*** Opening INFORMATION PROVIDED ***

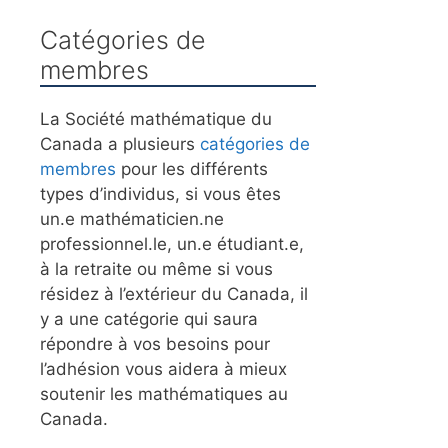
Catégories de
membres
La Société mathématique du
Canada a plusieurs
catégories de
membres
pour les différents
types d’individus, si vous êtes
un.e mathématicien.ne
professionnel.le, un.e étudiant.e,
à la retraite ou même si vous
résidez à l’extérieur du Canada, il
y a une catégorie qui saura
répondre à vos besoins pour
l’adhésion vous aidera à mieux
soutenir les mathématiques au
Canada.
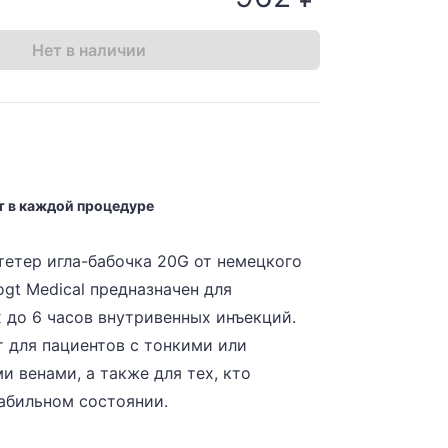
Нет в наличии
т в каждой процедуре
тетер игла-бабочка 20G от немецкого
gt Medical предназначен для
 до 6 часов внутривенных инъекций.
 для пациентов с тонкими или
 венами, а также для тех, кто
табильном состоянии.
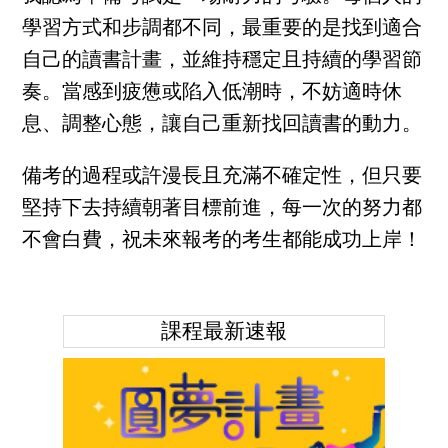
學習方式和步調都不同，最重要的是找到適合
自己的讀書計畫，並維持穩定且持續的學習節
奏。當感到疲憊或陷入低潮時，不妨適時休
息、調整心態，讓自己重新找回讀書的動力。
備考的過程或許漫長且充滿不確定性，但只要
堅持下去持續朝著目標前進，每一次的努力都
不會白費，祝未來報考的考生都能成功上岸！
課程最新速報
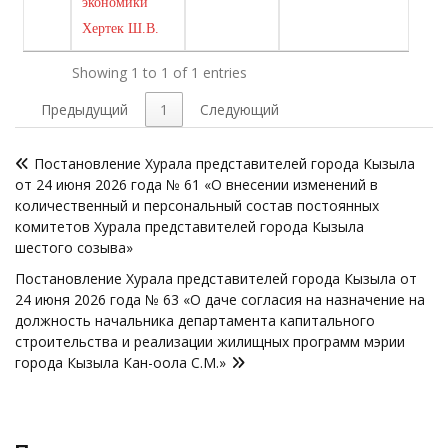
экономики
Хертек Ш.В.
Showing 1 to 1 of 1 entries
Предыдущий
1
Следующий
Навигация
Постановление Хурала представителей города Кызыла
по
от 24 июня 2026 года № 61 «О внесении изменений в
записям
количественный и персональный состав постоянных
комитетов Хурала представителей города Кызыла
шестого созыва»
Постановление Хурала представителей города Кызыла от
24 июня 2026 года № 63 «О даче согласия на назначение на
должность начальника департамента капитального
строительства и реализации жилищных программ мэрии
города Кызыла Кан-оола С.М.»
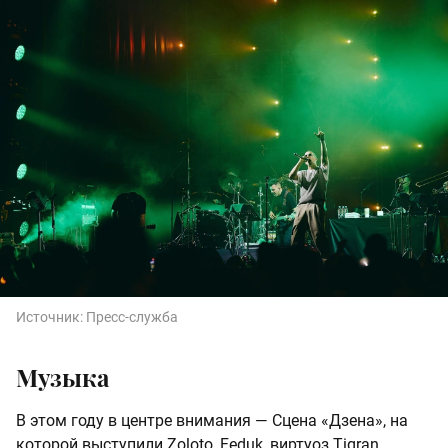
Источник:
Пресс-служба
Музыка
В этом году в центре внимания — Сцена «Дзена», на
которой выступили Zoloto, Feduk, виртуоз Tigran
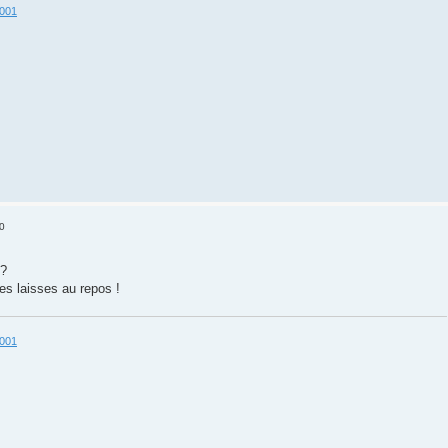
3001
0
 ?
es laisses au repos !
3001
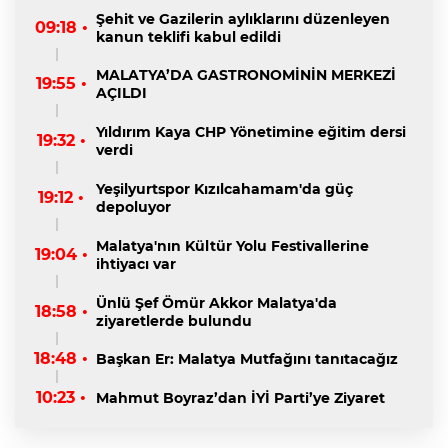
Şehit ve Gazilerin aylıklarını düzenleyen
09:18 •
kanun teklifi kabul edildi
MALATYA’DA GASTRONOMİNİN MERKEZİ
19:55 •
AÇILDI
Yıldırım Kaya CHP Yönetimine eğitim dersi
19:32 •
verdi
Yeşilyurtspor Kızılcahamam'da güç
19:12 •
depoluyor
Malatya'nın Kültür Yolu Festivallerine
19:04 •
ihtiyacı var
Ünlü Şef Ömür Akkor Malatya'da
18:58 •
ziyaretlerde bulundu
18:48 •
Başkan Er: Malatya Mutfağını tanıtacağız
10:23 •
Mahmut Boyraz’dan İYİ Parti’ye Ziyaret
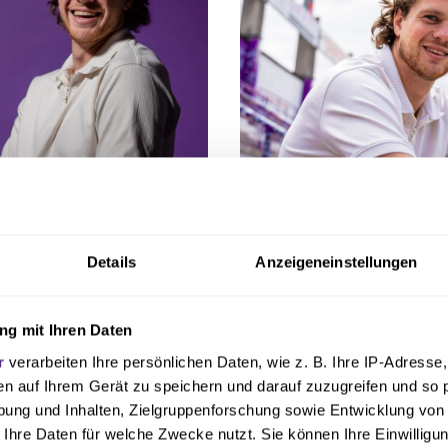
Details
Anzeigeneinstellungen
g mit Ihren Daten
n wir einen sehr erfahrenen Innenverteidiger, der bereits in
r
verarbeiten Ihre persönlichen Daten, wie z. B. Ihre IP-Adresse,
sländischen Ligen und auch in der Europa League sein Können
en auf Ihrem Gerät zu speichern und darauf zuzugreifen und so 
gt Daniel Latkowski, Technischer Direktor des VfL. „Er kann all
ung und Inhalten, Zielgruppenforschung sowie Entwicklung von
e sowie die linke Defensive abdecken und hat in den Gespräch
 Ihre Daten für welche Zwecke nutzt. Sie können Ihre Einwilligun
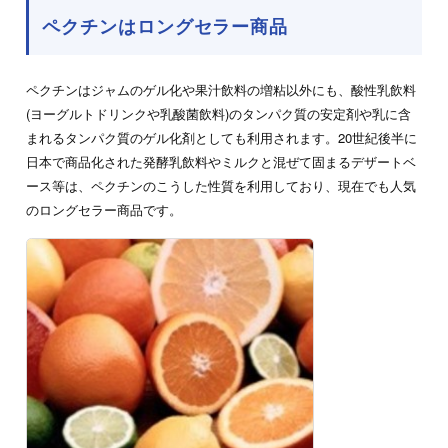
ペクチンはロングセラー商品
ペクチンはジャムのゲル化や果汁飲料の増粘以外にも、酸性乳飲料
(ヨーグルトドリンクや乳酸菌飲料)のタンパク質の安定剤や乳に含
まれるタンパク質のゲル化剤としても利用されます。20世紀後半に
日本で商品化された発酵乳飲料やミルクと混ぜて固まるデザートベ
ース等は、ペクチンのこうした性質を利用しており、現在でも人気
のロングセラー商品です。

*** Closing INFORMATION PROVIDED ***

(YOUR INSTRUCTIONS): Please tally the lines of the material that contain the string "Daten", counting only matches with the same case, and reply with the number alone.

(RESULT FOR THIS TASK): 3